━━━━━ Extracted records ━━━━━
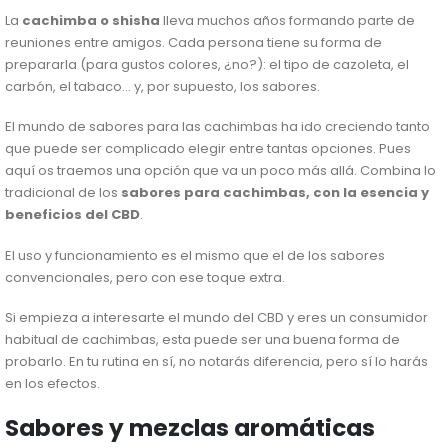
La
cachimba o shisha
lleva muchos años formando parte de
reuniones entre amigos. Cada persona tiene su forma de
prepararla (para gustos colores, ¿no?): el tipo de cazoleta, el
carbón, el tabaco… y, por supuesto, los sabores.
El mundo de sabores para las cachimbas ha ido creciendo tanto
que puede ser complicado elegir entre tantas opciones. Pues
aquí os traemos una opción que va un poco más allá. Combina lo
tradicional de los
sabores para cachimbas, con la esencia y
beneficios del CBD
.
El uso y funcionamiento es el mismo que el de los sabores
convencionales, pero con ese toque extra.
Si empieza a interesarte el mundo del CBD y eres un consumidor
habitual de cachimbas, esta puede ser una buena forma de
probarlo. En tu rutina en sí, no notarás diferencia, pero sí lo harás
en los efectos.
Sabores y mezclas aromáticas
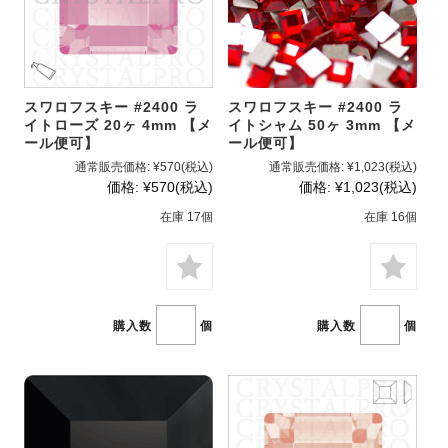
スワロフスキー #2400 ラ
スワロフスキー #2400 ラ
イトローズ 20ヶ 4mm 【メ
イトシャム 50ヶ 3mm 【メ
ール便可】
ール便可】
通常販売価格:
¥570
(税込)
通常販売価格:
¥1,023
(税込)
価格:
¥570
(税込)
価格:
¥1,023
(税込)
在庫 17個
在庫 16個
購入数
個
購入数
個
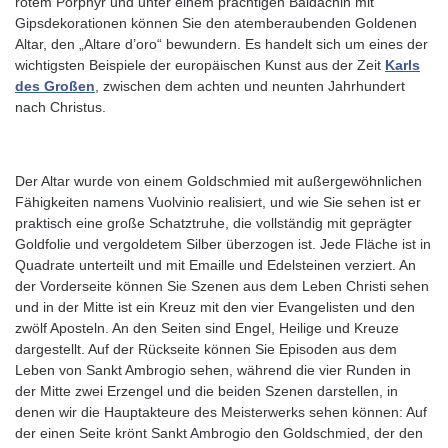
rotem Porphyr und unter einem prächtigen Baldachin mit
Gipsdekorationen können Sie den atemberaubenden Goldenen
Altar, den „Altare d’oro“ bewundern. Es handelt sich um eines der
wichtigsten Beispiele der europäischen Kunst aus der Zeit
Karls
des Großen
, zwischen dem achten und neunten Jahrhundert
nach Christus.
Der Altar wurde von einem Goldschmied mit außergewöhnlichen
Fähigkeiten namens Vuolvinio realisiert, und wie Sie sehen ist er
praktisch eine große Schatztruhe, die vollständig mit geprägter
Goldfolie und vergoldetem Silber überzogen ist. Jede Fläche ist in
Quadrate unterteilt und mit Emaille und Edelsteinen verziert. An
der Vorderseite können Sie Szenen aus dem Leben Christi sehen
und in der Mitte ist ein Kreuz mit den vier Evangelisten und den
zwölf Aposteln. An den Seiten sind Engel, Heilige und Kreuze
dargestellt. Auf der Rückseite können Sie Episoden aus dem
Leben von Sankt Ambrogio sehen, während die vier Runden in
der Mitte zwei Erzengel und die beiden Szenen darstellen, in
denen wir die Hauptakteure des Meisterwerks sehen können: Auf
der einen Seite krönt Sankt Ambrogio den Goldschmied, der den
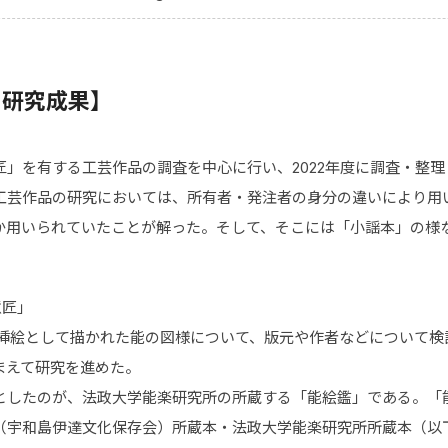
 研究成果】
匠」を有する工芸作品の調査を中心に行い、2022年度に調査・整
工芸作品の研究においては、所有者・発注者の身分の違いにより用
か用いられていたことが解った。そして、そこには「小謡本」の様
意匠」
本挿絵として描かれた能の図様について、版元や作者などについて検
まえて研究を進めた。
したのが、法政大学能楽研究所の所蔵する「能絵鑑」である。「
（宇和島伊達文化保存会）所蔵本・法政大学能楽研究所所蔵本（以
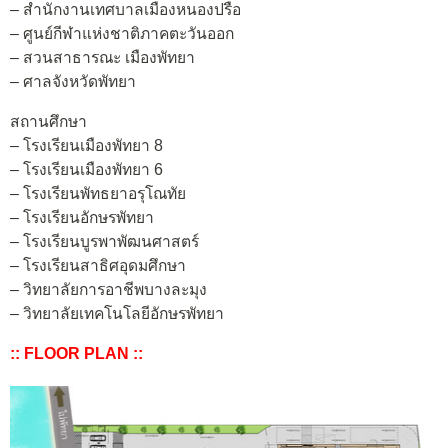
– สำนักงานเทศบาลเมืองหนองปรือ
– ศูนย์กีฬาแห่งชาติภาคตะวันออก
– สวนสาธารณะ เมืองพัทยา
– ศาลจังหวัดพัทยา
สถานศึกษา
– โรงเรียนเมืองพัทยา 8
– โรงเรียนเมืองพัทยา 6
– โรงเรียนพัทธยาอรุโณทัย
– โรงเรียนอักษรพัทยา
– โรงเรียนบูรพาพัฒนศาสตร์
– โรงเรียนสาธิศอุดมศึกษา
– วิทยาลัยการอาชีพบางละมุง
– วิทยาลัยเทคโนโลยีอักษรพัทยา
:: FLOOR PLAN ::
━━━━━
━━━━━ Extracted records ━━━━━
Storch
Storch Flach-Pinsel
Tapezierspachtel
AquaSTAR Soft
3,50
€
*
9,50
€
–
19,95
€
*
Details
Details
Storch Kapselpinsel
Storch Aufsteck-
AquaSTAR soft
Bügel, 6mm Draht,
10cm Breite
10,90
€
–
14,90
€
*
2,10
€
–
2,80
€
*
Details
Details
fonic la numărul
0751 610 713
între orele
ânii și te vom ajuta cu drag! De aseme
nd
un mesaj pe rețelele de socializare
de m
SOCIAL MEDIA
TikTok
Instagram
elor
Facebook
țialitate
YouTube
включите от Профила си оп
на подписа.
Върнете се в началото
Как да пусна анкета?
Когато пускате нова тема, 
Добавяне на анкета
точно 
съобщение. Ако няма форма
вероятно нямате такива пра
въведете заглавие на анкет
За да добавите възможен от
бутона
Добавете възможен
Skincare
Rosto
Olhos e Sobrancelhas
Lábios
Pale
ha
━━━━━
◆ Directive: For each line in the data that holds the word "ทยาล", copy the line.

◆ Solution to this task:
– วิทยาลัยการอาชีพบางละมุง
– วิทยาลัยเทคโนโลยีอักษรพัทยา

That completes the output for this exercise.